Structured data from BigQuery

When setting up a data store for structured data from BigQuery, you need to set the data store as access controlled and provide ACL metadata using a predefined schema for Vertex AI Search:

  1. When preparing your data, specify the following schema. Don't use a custom schema.

    [
      {
        "name": "id",
        "mode": "REQUIRED",
        "type": "STRING",
        "fields": []
      },
      {
        "name": "jsonData",
        "mode": "NULLABLE",
        "type": "STRING",
        "fields": []
      },
      {
        "name": "acl_info",
        "type": "RECORD",
        "mode": "NULLABLE",
        "fields": [
          {
            "name": "readers",
            "type": "RECORD",
            "mode": "REPEATED",
            "fields": [
              {
                "name": "principals",
                "type": "RECORD",
                "mode": "REPEATED",
                "fields": [
                  {
                    "name": "user_id",
                    "type": "STRING",
                    "mode": "NULLABLE"
                  },
                  {
                    "name": "group_id",
                    "type": "STRING",
                    "mode": "NULLABLE"
                  }
                ]
              }
            ]
          }
        ]
      }
    ]
    
  2. Include your ACL metadata as a column in your BigQuery table.

  3. When following the steps in Create a search data store, enable access control in either the console or using the API:

    • Console: When creating a data store, select This data store contains access control information during data store creation.
    • API: When creating data store, include the flag "aclEnabled": "true" in your JSON payload.
  4. When following the steps for data import in Create a search data store, make sure to do the following:

    • If using the console, then when specifying the kind of data you're uploading, select JSONL for structured data with metadata
    • If using the API, set BigQuerySource.dataSchema to document

Preview results for apps with third-party access control

Previewing results in the console for apps with third-party access control requires you to sign in with your organization's credentials.

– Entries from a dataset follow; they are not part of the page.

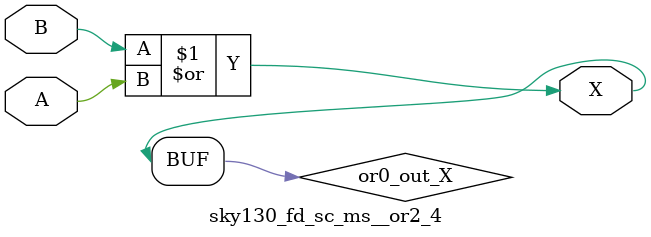
<source format=v>
/*
 * Copyright 2020 The SkyWater PDK Authors
 *
 * Licensed under the Apache License, Version 2.0 (the "License");
 * you may not use this file except in compliance with the License.
 * You may obtain a copy of the License at
 *
 *     https://www.apache.org/licenses/LICENSE-2.0
 *
 * Unless required by applicable law or agreed to in writing, software
 * distributed under the License is distributed on an "AS IS" BASIS,
 * WITHOUT WARRANTIES OR CONDITIONS OF ANY KIND, either express or implied.
 * See the License for the specific language governing permissions and
 * limitations under the License.
 *
 * SPDX-License-Identifier: Apache-2.0
*/


`ifndef SKY130_FD_SC_MS__OR2_4_FUNCTIONAL_V
`define SKY130_FD_SC_MS__OR2_4_FUNCTIONAL_V

/**
 * or2: 2-input OR.
 *
 * Verilog simulation functional model.
 */

`timescale 1ns / 1ps
`default_nettype none

`celldefine
module sky130_fd_sc_ms__or2_4 (
    X,
    A,
    B
);

    // Module ports
    output X;
    input  A;
    input  B;

    // Local signals
    wire or0_out_X;

    //  Name  Output     Other arguments
    or  or0  (or0_out_X, B, A           );
    buf buf0 (X        , or0_out_X      );

endmodule
`endcelldefine

`default_nettype wire
`endif  // SKY130_FD_SC_MS__OR2_4_FUNCTIONAL_V

</source>
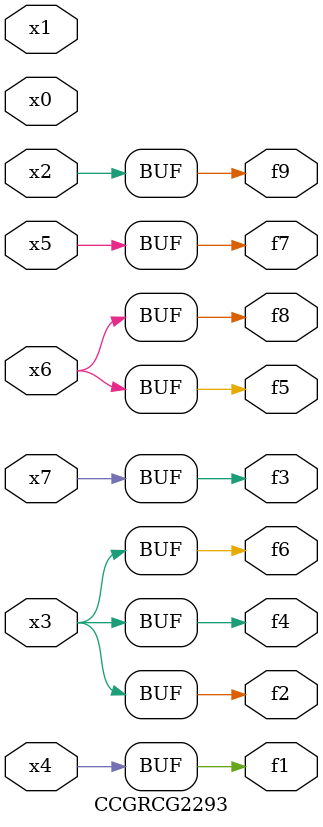
<source format=v>
module CCGRCG2293(
	input x0, x1, x2, x3, x4, x5, x6, x7,
	output f1, f2, f3, f4, f5, f6, f7, f8, f9
);
	assign f1 = x4;
	assign f2 = x3;
	assign f3 = x7;
	assign f4 = x3;
	assign f5 = x6;
	assign f6 = x3;
	assign f7 = x5;
	assign f8 = x6;
	assign f9 = x2;
endmodule

</source>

Follow these steps:

  1. In the Google Cloud console, go to the Search and Conversation page.

    Search and Conversation

  2. Click the name of the search app whose results you want to preview.

  3. Go to the Preview page.

  4. Click Preview with federated identity to go to the federated console.

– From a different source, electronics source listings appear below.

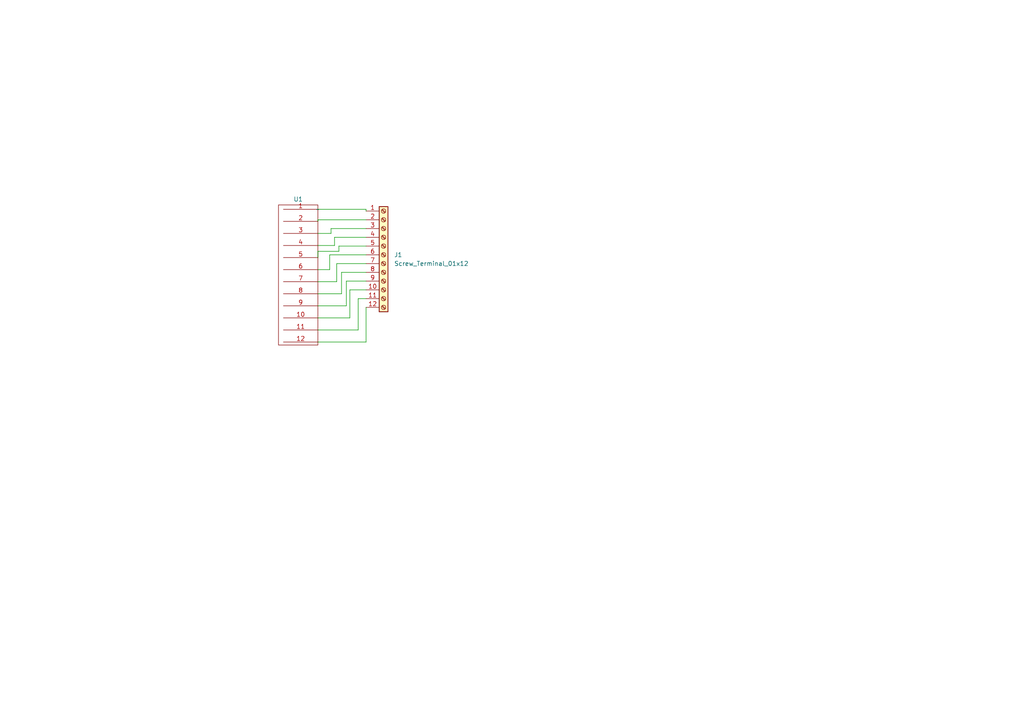
<source format=kicad_sch>
(kicad_sch (version 20230121) (generator eeschema)

  (uuid 5c5d619a-c877-48e9-9133-a6ef15e3fb1d)

  (paper "A4")

  


  (wire (pts (xy 98.298 71.374) (xy 106.172 71.374))
    (stroke (width 0) (type default))
    (uuid 018a112e-cc63-4747-b5fe-db165336b3a4)
  )
  (wire (pts (xy 101.473 92.206) (xy 92.202 92.206))
    (stroke (width 0) (type default))
    (uuid 07a95882-6471-4e24-b794-5397f61ce04e)
  )
  (wire (pts (xy 95.631 73.914) (xy 95.631 78.206))
    (stroke (width 0) (type default))
    (uuid 090c1079-1989-4cc4-afe0-96b248bff419)
  )
  (wire (pts (xy 96.012 66.294) (xy 106.172 66.294))
    (stroke (width 0) (type default))
    (uuid 0aa186f8-d4b4-4243-92d5-c78de1e4a4ae)
  )
  (wire (pts (xy 100.457 88.706) (xy 92.202 88.706))
    (stroke (width 0) (type default))
    (uuid 0f12f341-eccd-4914-aa2a-3bd932250d12)
  )
  (wire (pts (xy 106.172 78.994) (xy 99.06 78.994))
    (stroke (width 0) (type default))
    (uuid 10fec799-2060-4d22-a420-f2d8f3d06ecb)
  )
  (wire (pts (xy 106.172 73.914) (xy 95.631 73.914))
    (stroke (width 0) (type default))
    (uuid 1afeb3bf-6728-4b48-809a-d5d3ad57e80c)
  )
  (wire (pts (xy 98.298 72.898) (xy 98.298 71.374))
    (stroke (width 0) (type default))
    (uuid 231802d2-a4ac-4e33-91fb-6ec157e3556b)
  )
  (wire (pts (xy 103.886 86.614) (xy 103.886 95.706))
    (stroke (width 0) (type default))
    (uuid 23e9b46f-65fd-403c-9a2f-1c1af43c493a)
  )
  (wire (pts (xy 106.172 76.454) (xy 97.663 76.454))
    (stroke (width 0) (type default))
    (uuid 2f88b456-c953-4650-844f-e4a0a4953cf5)
  )
  (wire (pts (xy 106.172 81.534) (xy 100.457 81.534))
    (stroke (width 0) (type default))
    (uuid 38076416-c6f5-4d52-ba13-e9b3dd269843)
  )
  (wire (pts (xy 92.202 60.706) (xy 106.172 60.706))
    (stroke (width 0) (type default))
    (uuid 3e0e91a8-e37a-4796-a3c7-ddb0979871ee)
  )
  (wire (pts (xy 106.172 84.074) (xy 101.473 84.074))
    (stroke (width 0) (type default))
    (uuid 46adfe7e-1b04-4250-8efb-da4229e59572)
  )
  (wire (pts (xy 97.028 71.206) (xy 97.028 68.834))
    (stroke (width 0) (type default))
    (uuid 4efcb8a3-d2c7-48b5-b38e-a6a82b996f09)
  )
  (wire (pts (xy 97.663 76.454) (xy 97.663 81.706))
    (stroke (width 0) (type default))
    (uuid 504d5eff-a29d-439b-8929-b65657e1d450)
  )
  (wire (pts (xy 95.631 78.206) (xy 92.202 78.206))
    (stroke (width 0) (type default))
    (uuid 5355df63-7982-477a-939a-e8668a95ff7f)
  )
  (wire (pts (xy 92.202 74.706) (xy 92.202 72.898))
    (stroke (width 0) (type default))
    (uuid 56f65c4a-fd66-4f99-8027-342e06e7a714)
  )
  (wire (pts (xy 97.663 81.706) (xy 92.202 81.706))
    (stroke (width 0) (type default))
    (uuid 5d481eac-1039-426a-b541-12c078ec13d4)
  )
  (wire (pts (xy 106.172 86.614) (xy 103.886 86.614))
    (stroke (width 0) (type default))
    (uuid 640b52bb-5d80-4d8c-9a65-3b71d1c744a8)
  )
  (wire (pts (xy 92.202 72.898) (xy 98.298 72.898))
    (stroke (width 0) (type default))
    (uuid 738b7105-3c81-46d0-8cfa-f5d2a6bfb326)
  )
  (wire (pts (xy 106.172 89.154) (xy 106.172 99.206))
    (stroke (width 0) (type default))
    (uuid 7655026b-b448-41f2-b199-70bccf9f00a1)
  )
  (wire (pts (xy 101.473 84.074) (xy 101.473 92.206))
    (stroke (width 0) (type default))
    (uuid 88942401-44a2-4758-8790-22bea41ef88c)
  )
  (wire (pts (xy 106.172 60.706) (xy 106.172 61.214))
    (stroke (width 0) (type default))
    (uuid 8b989b13-b405-4100-9184-5c460f18441e)
  )
  (wire (pts (xy 100.457 81.534) (xy 100.457 88.706))
    (stroke (width 0) (type default))
    (uuid 8bb83080-7fbd-49bb-bf61-fa5344191b4a)
  )
  (wire (pts (xy 103.886 95.706) (xy 92.202 95.706))
    (stroke (width 0) (type default))
    (uuid a28726e9-b2ba-4b0e-8bb1-e54131cef3e3)
  )
  (wire (pts (xy 96.012 67.706) (xy 96.012 66.294))
    (stroke (width 0) (type default))
    (uuid b6eef823-3f9c-4f2c-aeca-bbf043e99932)
  )
  (wire (pts (xy 106.172 99.206) (xy 92.202 99.206))
    (stroke (width 0) (type default))
    (uuid baa89b66-f56d-4ad9-a7f5-6cd9e9959bc8)
  )
  (wire (pts (xy 92.202 64.206) (xy 92.202 63.754))
    (stroke (width 0) (type default))
    (uuid bc007601-0065-495f-8a25-69d40a4c0df7)
  )
  (wire (pts (xy 97.028 68.834) (xy 106.172 68.834))
    (stroke (width 0) (type default))
    (uuid c08caa5e-84ca-4e97-9c0e-b5e81dc80d9b)
  )
  (wire (pts (xy 92.202 71.206) (xy 97.028 71.206))
    (stroke (width 0) (type default))
    (uuid c9a9b2ed-dc6d-4903-8c2e-d161e2613c90)
  )
  (wire (pts (xy 99.06 85.206) (xy 92.202 85.206))
    (stroke (width 0) (type default))
    (uuid e751f1f5-4d12-43a1-99bf-9e7c2f061730)
  )
  (wire (pts (xy 99.06 78.994) (xy 99.06 85.206))
    (stroke (width 0) (type default))
    (uuid e823d8aa-9c3e-456d-9899-74e384cb570b)
  )
  (wire (pts (xy 92.202 63.754) (xy 106.172 63.754))
    (stroke (width 0) (type default))
    (uuid e9eb5391-5d9c-4a54-8ad1-3e8ee774a55f)
  )
  (wire (pts (xy 92.202 67.706) (xy 96.012 67.706))
    (stroke (width 0) (type default))
    (uuid f4565747-760e-4d14-ae8b-3666529509e4)
  )

  (symbol (lib_id "libary_bms:Screw_Terminal_01x12") (at 111.252 73.914 0) (unit 1)
    (in_bom yes) (on_board yes) (dnp no) (fields_autoplaced)
    (uuid 33ea5e74-729f-4364-94b2-c60ee06baac8)
    (property "Reference" "J1" (at 114.3 73.914 0)
      (effects (font (size 1.27 1.27)) (justify left))
    )
    (property "Value" "Screw_Terminal_01x12" (at 114.3 76.454 0)
      (effects (font (size 1.27 1.27)) (justify left))
    )
    (property "Footprint" "BMS_PCB_Library:Altech_AK300_1x12_P5.00mm_45-Degree" (at 111.252 73.914 0)
      (effects (font (size 1.27 1.27)) hide)
    )
    (property "Datasheet" "~" (at 111.252 73.914 0)
      (effects (font (size 1.27 1.27)) hide)
    )
    (pin "1" (uuid 10de84ac-a56b-4b0b-bc3b-f895fa30b00d))
    (pin "10" (uuid 0a12ee2a-fa69-4a6e-9ef6-331b633bca20))
    (pin "11" (uuid 3f22b435-8f6c-48eb-b3a8-90a1c8474fd7))
    (pin "12" (uuid 63f7fd12-c3f6-4614-8cb9-7551ab9ad93a))
    (pin "2" (uuid bde6c115-824d-4454-96ac-58423cc11554))
    (pin "3" (uuid b3e07a0d-eb8b-400e-a891-402ef351c026))
    (pin "4" (uuid 05cc1244-2d31-4852-9bd1-9cdcaa2863e1))
    (pin "5" (uuid 1ee38cd4-266f-41b0-ab5c-caaff3e0ead1))
    (pin "6" (uuid f9552000-7f6c-48f8-b5e8-7c76f1821558))
    (pin "7" (uuid 851324eb-801f-4833-8a17-61bb035364fd))
    (pin "8" (uuid 9eb1d91b-8c7b-4bc3-a7a9-a294e9dae07e))
    (pin "9" (uuid f3fafbfe-9e94-4441-85b0-54cbc0d5374f))
    (instances
      (project "FemaletoMaleboardhalf"
        (path "/5c5d619a-c877-48e9-9133-a6ef15e3fb1d"
          (reference "J1") (unit 1)
        )
      )
    )
  )

  (symbol (lib_id "libary_bms:GoldFingerConnector") (at 92.202 60.706 180) (unit 1)
    (in_bom yes) (on_board yes) (dnp no) (fields_autoplaced)
    (uuid 8be19f48-0c4a-4bf2-9b25-957849b578e5)
    (property "Reference" "U1" (at 86.487 57.785 0)
      (effects (font (size 1.27 1.27)))
    )
    (property "Value" "~" (at 92.202 60.706 0)
      (effects (font (size 1.27 1.27)))
    )
    (property "Footprint" "BMS_PCB_Library:Gold Finger PCB" (at 92.202 60.706 0)
      (effects (font (size 1.27 1.27)) hide)
    )
    (property "Datasheet" "" (at 92.202 60.706 0)
      (effects (font (size 1.27 1.27)) hide)
    )
    (pin "1" (uuid 53eef8ca-fefc-4362-89fe-afb9d057870e))
    (pin "10" (uuid 96eaf43b-de01-4a82-aa3e-e1d92946d360))
    (pin "11" (uuid d3b97b4e-a564-4e3e-a579-c8a0da68e6c5))
    (pin "12" (uuid 676cef0f-a85a-4fae-bfb9-668f81b8f850))
    (pin "2" (uuid 1d516c04-9938-47a7-a1de-1bfe63099c50))
    (pin "3" (uuid d41bc264-3a42-4417-87ff-8e89a76f2be5))
    (pin "4" (uuid 34f0839b-353e-4594-97ee-20de3ba0e470))
    (pin "5" (uuid 2e2b0e84-9a25-4876-a72a-2c3333f4f9fd))
    (pin "6" (uuid 7d36c8fd-7c89-461c-a293-f4b7b10ae2b0))
    (pin "7" (uuid edd9b0cf-c9ea-4df3-9982-683a284de4f4))
    (pin "8" (uuid f6c5e9b6-3220-4faa-821c-702480f9905f))
    (pin "9" (uuid 4037c15b-8fad-486f-87da-f74fdf192359))
    (instances
      (project "FemaletoMaleboardhalf"
        (path "/5c5d619a-c877-48e9-9133-a6ef15e3fb1d"
          (reference "U1") (unit 1)
        )
      )
    )
  )

  (sheet_instances
    (path "/" (page "1"))
  )
)

</source>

  5. Enter your workforce pool provider and organization's credentials.

  6. Preview results for your app on the Preview page that appears.

    For more information about previewing your search results, see Get search results.

Grant the Discovery Engine Viewer role

To give users the ability to make search calls, grant the Discovery Engine Viewer role to users in your domain or workforce pool.

For more information about granting roles, see the IAM documentation.

Authorize the search widget

If you want to deploy a search widget for an access-controlled app, follow these steps:

  1. Grant the Discovery Engine Viewer role to users in your domain or workforce pool who need to make search API calls.

  2. Generate authorization tokens to pass to your widget:

  3. Follow the steps in Add a widget with an authorization token to pass the token to your widget.